[DATA TO USE Boundary: Start]
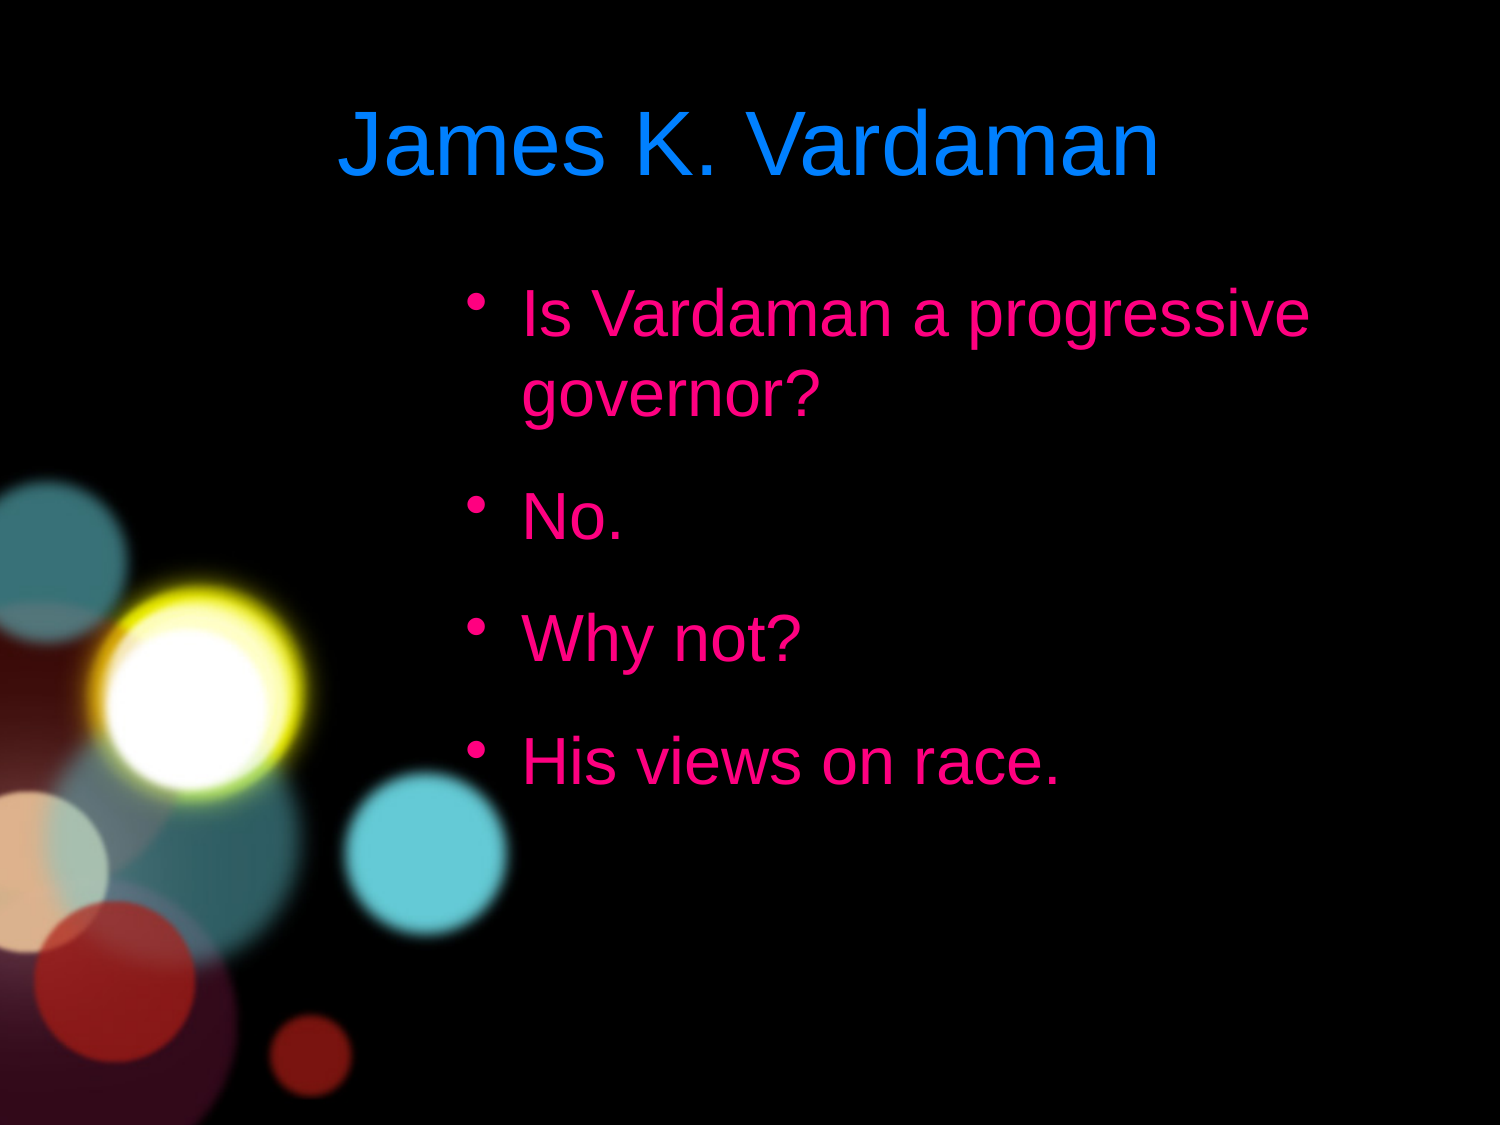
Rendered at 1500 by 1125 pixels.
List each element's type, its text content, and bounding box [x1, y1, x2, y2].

title James K. Vardaman [74, 44, 1426, 233]
picture [0, 0, 1500, 1125]
list Is Vardaman a progressive governor? No. Why not? His views on race. [449, 262, 1426, 870]
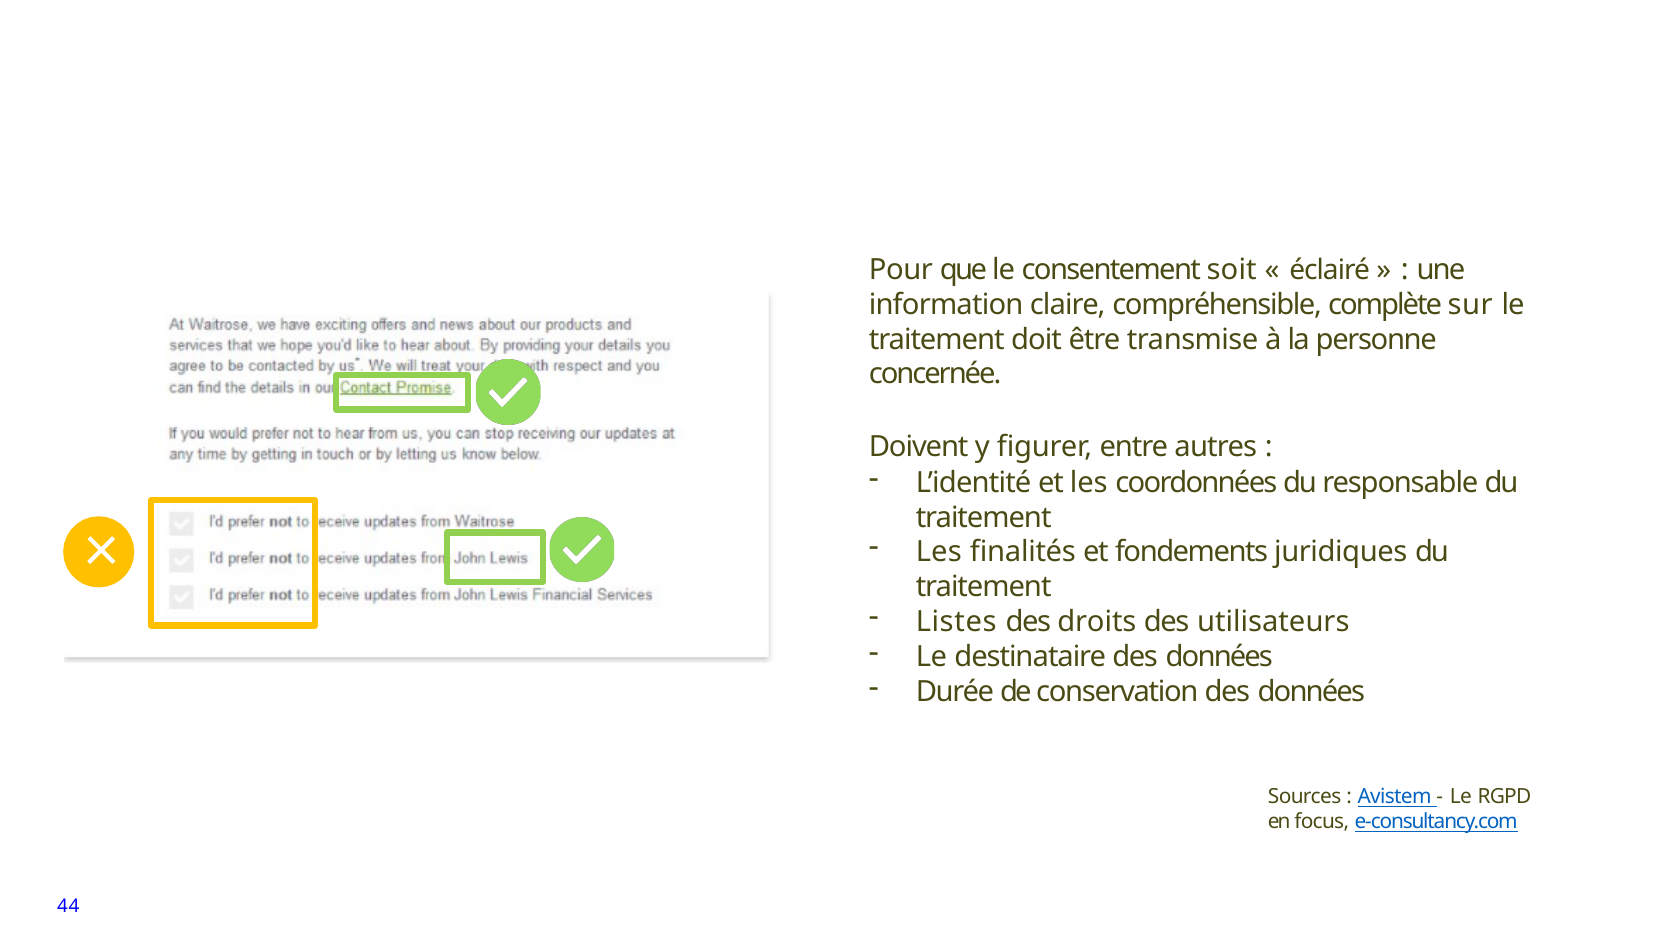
[DATA TO USE Boundary: End]
Reproduce the data above exactly, leaving each picture out.

OUTPUT FOR THIS TASK:
Rendered at 1500 by 1125 pixels.
List each element's type, its text content, and bounding box [x1, y1, x2, y2].

title James K. Vardaman [74, 44, 1426, 233]
picture [0, 0, 1500, 1125]
list Is Vardaman a progressive governor? No. Why not? His views on race. [449, 262, 1426, 870]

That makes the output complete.